The new AI-based TAIWS weapon system will quickly align, detect, track and can shoot -- all within 10 milliseconds. The decision to shoot, however, will be with the soldier who will be sitting in a bunker and not with the AI

New Delhi: At a time when Pakistan is sending terrorists to the Jammu region, the Indian Army has developed an AI-based “track and shoot” weapon system, to be deployed at the Line of Control (LoC).

The system, called TAIWS, has an array of primary and secondary cameras to scan the thick vegetation at the Line of Control, and carries a medium machine-gun to neutralise any terrorist it caught trying to infiltrate.

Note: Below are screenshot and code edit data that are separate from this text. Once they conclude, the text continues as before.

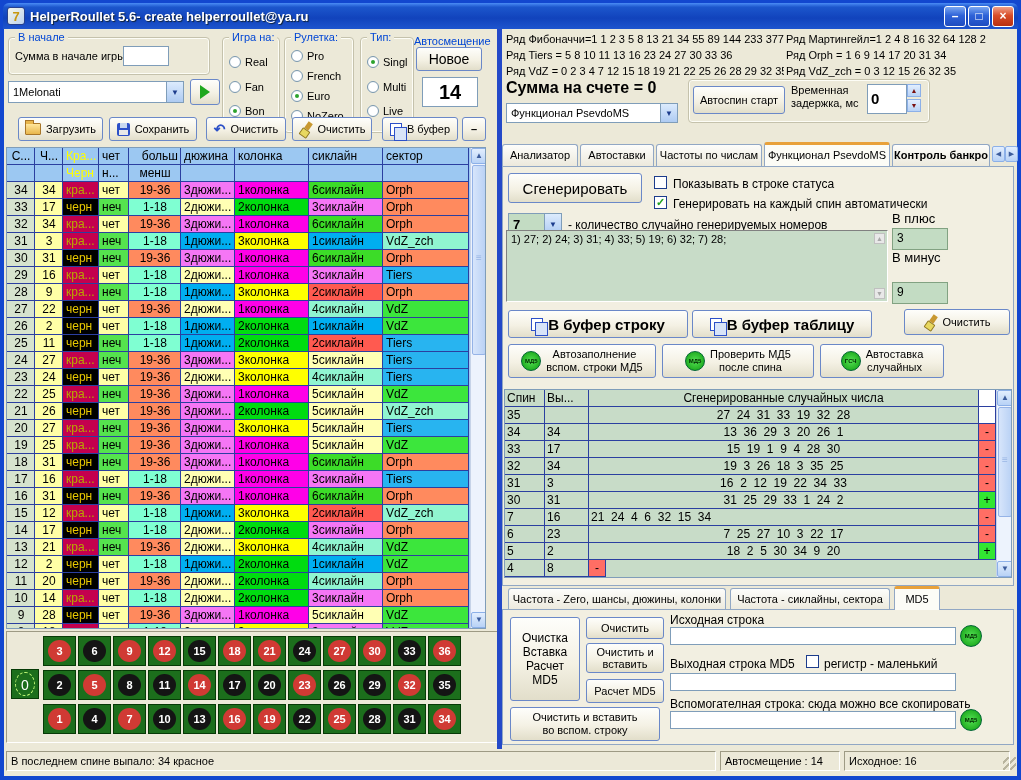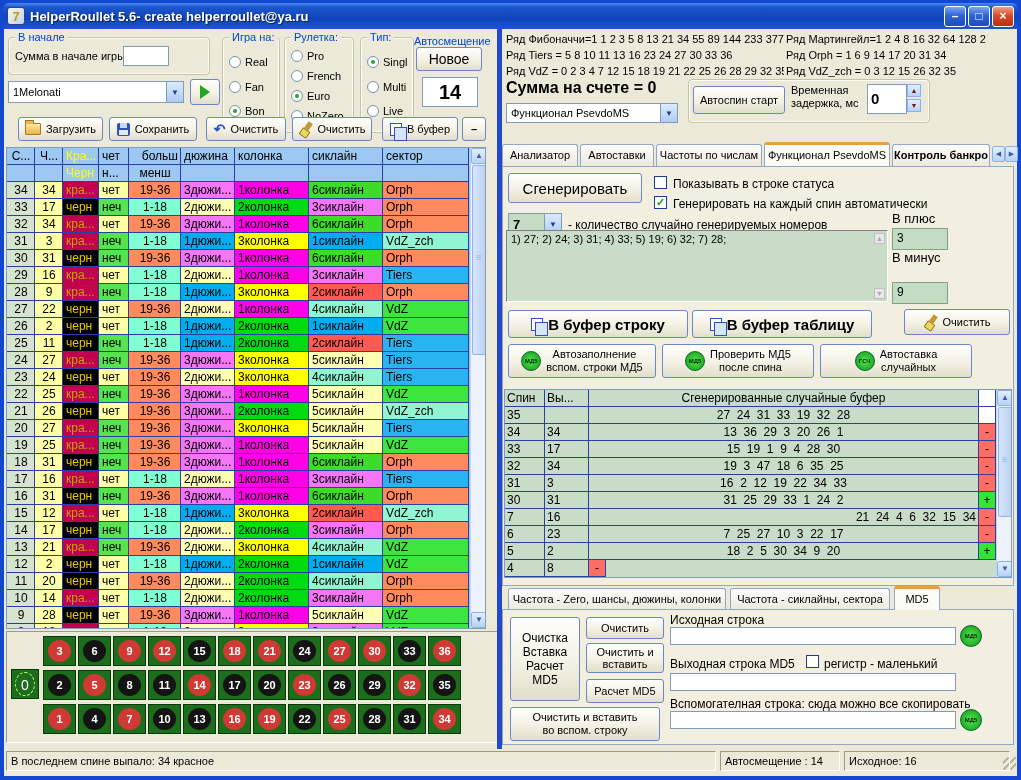--- a/index.html
+++ b/index.html
@@ -706,7 +706,7 @@
           <span class="tool-icon">МД5</span>
           <span style="line-height: 13px; text-align: center;">Проверить МД5<br>после спина</span>
         </div>
-        <div class="abs btn" style="left: 816px; top: 315px; width: 152px; height: 34px;">
+        <div class="abs btn" style="left: 816px; top: 315px; width: 124px; height: 34px;">
           <span class="tool-icon">ГСЧ</span>
           <span style="line-height: 13px; text-align: center;">Автоставка<br>случайных</span>
         </div>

The new AI-based TAIWS weapon system displayed at Aero Show quickly aligns, detect, track and can shoot - all within 10 milliseconds. The decision to shoot, however, will be with the soldier who will be sitting in a bunker and not with the AI. The ground-based weapon system has proved highly effective during trials at the LoC and is likely to be deployed in the coming months.


The system, TAIWS, was developed mainly for deployment at the LoC after a need was felt for such a system to take on terrorists trying to infiltrate as part of surveillance and counter-terrorism measures.

Col. Ashish Dogra, who led the team which developed the weapon system, said that during trials it was found that the first round hit probability is 100 per cent. He said that the platform TAIWS is divided into two parts -- primary platform and secondary platform. "So, the primary platform is with a weapon system which is a medium machine-gun with a range of 1.8 km and with a primary sighting system, which has a day camera with 40x optical zoom and a thermal image camera which sees in the night with a range of around 2 km,” he said.

The primary sighting system is AI-enabled, which is constantly performing surveillance of the whole area and it is able to track and pick up any movement.

However, where TAIWS is different from similar weapons deployed by other countries like Israel is that it also has a network of secondary cameras to detect movement.

“What happens when something is not visible from the primary camera. That is the problem which nobody in the world thought about. So, what we did was we made a network of secondary cameras. We place them at intervals of 500 meters, 1 km, 2 km, depending upon the terrain requirement. If we are not getting the line of sight from one direction, we will get this line of sight from any other direction,” said Col. Dogra. “So, a terrorist can hide from one direction but he cannot hide from every direction because he has to move.”

“If any of the secondary cameras picks up the movement, that camera will quickly give direction to the weapon where to point. 10 millisecond is the reaction time which our weapon has,” he said.

“And very intentionally we have used a medium machine-gun (MMG). MMG fires in a big area like at 2 km, it makes a kill box of around 50 meters by 50 meters. Even if a terrorist tries to run, he will still get hit. One more feature which we have put in this is it is firing at the future position. If a terrorist is going in some direction, we are predicting the time taken by a bullet to travel, and other parameters. So, we are firing at the future position. A lot of work has been done on this,” he added.

“From the beginning we have developed it for the Line of Control. Whenever any terrorist is crossing the Line of Control, he uses the areas which are full of vegetation, trees and bushes, so that his movement is not tracked,” said Col. Dogra.